A/N: One-shot. Disclaimer: I do not own any of the characters created by Jodi Picoult.
2004 - Anna
I watched as she mourned. It was wrong. All wrong. She shouldn't have been the one mourning. It should have been me. But here I was, watching. Watching her recover. Recovering from her keeper's death. Recovering from the illness that was going to kill her. The illness that should have killed her.
This place – it's strange. It isn't Heaven, and it isn't Hell – if either of them even exist. This place – I guess you could call it the Afterlife, although what sort of second life it's going to be, for me, I don't know. It's a place to wait, wait for my next life down there on Earth. It's a place to watch, watch life on Earth because there is none here.
2006 – Anna
It was unfair. If I died, Kate died, and left our family with only one child. If Kate died, I most probably lived. But, of course, I did die. And I couldn't let Kate die after me.
There is no life here, and so there is no illness. And that is why it was such a big sacrifice; I have basically given myself an early death. I probably won't be as lucky as Kate.

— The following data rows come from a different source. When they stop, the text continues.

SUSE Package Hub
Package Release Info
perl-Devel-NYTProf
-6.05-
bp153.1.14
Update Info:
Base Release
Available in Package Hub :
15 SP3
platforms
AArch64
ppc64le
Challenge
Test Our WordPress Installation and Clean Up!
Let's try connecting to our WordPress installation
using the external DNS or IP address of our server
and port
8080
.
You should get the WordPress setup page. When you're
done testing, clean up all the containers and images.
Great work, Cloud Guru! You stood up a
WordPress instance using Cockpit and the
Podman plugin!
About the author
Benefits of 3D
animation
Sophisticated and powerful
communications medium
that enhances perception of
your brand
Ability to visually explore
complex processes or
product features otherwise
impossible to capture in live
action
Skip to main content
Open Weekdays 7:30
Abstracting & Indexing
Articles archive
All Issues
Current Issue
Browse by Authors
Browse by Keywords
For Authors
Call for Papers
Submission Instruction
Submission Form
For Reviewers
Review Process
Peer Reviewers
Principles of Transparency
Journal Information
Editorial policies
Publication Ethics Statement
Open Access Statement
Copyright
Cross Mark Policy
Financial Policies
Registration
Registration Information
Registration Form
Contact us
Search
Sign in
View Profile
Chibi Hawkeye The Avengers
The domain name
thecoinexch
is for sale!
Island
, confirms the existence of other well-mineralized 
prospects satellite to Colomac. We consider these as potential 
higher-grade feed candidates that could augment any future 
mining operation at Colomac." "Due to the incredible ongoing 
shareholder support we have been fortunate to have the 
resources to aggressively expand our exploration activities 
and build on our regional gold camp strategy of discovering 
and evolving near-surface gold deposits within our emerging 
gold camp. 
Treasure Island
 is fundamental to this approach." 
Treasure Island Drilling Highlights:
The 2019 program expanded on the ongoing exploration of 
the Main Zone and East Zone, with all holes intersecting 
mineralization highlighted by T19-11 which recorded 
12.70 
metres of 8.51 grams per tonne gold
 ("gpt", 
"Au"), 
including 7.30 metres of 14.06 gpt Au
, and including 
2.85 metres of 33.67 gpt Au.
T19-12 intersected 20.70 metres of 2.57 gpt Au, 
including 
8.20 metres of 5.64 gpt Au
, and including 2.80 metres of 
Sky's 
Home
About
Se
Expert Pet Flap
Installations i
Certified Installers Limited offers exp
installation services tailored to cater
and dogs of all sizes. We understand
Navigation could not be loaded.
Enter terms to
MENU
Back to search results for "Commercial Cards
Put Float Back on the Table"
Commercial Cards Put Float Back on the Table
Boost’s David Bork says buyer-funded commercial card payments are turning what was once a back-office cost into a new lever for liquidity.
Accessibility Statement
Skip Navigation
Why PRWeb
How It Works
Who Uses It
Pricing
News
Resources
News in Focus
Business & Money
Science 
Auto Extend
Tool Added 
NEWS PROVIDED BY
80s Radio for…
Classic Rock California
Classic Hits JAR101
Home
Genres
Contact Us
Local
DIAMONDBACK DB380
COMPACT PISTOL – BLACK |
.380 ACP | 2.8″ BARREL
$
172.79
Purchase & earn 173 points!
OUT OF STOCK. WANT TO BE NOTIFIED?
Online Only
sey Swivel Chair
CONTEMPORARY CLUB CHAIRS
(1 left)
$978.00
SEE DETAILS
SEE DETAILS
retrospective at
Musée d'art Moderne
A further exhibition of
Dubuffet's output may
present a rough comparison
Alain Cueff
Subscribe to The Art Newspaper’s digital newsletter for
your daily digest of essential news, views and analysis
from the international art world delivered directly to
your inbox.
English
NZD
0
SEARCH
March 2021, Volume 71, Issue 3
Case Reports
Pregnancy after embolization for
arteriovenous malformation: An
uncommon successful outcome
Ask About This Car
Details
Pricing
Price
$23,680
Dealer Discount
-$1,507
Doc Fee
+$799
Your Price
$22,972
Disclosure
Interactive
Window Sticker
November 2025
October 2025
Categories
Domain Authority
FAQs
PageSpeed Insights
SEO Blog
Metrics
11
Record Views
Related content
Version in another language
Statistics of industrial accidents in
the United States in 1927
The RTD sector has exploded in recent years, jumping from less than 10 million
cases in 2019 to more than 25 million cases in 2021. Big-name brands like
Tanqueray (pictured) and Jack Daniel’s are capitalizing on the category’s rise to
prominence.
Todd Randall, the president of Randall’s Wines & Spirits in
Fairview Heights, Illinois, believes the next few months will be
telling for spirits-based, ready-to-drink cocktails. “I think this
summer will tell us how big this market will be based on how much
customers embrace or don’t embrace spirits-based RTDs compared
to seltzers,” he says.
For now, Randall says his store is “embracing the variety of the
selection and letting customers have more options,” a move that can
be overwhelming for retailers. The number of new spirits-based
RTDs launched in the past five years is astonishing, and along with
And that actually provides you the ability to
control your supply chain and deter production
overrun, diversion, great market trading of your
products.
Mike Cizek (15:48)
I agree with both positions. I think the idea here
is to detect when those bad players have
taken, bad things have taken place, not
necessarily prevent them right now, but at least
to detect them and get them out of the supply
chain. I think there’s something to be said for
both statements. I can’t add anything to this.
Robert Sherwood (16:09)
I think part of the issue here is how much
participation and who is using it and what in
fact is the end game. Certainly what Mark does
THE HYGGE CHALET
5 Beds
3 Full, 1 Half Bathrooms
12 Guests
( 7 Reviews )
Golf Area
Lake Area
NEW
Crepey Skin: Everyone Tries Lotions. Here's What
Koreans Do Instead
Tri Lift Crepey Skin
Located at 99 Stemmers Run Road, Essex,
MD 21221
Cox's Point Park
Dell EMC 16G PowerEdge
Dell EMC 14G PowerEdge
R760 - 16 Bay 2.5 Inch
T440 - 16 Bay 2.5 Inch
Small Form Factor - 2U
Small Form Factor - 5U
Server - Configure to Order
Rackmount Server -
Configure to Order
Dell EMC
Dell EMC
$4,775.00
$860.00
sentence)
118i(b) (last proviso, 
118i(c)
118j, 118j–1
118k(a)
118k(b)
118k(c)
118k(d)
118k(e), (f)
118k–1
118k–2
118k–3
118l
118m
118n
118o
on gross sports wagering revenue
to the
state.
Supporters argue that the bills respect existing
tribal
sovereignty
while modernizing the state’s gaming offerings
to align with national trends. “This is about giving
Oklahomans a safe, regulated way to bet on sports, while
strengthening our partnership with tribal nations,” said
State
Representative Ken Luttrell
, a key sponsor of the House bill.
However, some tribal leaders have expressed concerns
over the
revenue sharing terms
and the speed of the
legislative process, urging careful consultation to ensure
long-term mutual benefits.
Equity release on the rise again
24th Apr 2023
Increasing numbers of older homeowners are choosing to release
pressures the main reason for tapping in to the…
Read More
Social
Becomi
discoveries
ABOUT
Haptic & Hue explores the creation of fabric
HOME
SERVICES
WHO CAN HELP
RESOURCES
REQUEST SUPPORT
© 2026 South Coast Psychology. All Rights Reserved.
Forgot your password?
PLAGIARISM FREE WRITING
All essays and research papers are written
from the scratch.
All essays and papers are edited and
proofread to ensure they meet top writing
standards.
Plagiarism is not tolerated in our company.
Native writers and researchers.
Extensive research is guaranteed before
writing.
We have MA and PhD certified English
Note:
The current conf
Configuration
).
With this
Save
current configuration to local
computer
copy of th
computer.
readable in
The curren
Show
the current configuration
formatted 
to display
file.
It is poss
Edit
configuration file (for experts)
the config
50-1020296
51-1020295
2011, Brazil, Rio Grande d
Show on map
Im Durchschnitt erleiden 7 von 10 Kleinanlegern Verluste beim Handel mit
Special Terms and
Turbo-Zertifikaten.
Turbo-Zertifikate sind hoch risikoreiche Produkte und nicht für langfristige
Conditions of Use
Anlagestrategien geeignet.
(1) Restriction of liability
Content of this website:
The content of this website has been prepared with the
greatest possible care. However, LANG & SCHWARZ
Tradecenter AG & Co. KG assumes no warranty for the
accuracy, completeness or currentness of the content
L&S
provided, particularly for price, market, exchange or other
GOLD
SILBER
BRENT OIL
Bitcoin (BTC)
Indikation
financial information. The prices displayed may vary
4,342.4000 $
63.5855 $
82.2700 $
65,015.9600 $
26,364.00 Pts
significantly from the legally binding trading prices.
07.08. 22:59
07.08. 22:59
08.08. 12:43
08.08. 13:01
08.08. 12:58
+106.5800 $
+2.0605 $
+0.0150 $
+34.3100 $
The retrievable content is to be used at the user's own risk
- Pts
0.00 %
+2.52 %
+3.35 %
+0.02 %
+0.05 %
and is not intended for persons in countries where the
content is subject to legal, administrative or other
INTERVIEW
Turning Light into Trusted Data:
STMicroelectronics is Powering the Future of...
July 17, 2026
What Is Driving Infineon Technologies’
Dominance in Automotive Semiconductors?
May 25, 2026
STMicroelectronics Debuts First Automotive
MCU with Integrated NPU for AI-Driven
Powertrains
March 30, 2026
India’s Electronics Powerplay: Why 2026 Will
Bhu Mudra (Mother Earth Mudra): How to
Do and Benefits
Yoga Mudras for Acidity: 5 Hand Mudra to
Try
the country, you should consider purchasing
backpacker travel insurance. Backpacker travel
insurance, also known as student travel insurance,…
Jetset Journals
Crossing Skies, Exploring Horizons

I won't have a determined mother who won't let me die, I won't have a little sister who is a match for my DNA, I won't have a doctor like Doctor Chance, and I most certainly won't have a guardian angel who is prepared to sacrifice her next life on Earth to keep me from dying at sixteen. But I won't be as lucky as Kate; I will probably die at six – if I'm lucky enough to live that long. It is a shame – I wanted to remember my life as Anna Fitzgerald, and I wanted to go back, to see Kate, and tell her that it's okay, that I'm happy in my new life. But that is not going to happen.
2010 – Kate
Dear Diary,
When Anna died, I thought that it was only half of my parents' grief; how would they cope with both their daughters gone? When I started to recover, I thought that Anna had taken my place, that one of us had to die; originally, it was going to be me, but then things turned out differently. Maybe it was a mistake. Maybe God, or whoever's up there guiding us through life, planned it at the last minute, deciding that it wasn't fair for me to die after so many people tried to save me – and succeeded. Maybe Anna made a sacrifice for me; asked to die in my place. But I know better, now. Anna visits me, in my dreams, and I know she watches us. I know she keeps us safe. She is our guardian angel; she is my guardian angel. But, more than that, she is the one, out of all those at the hospital who cared, who saved my life.
She was born to be her sister's keeper, and she still is. Anna, thank you so much. For everything.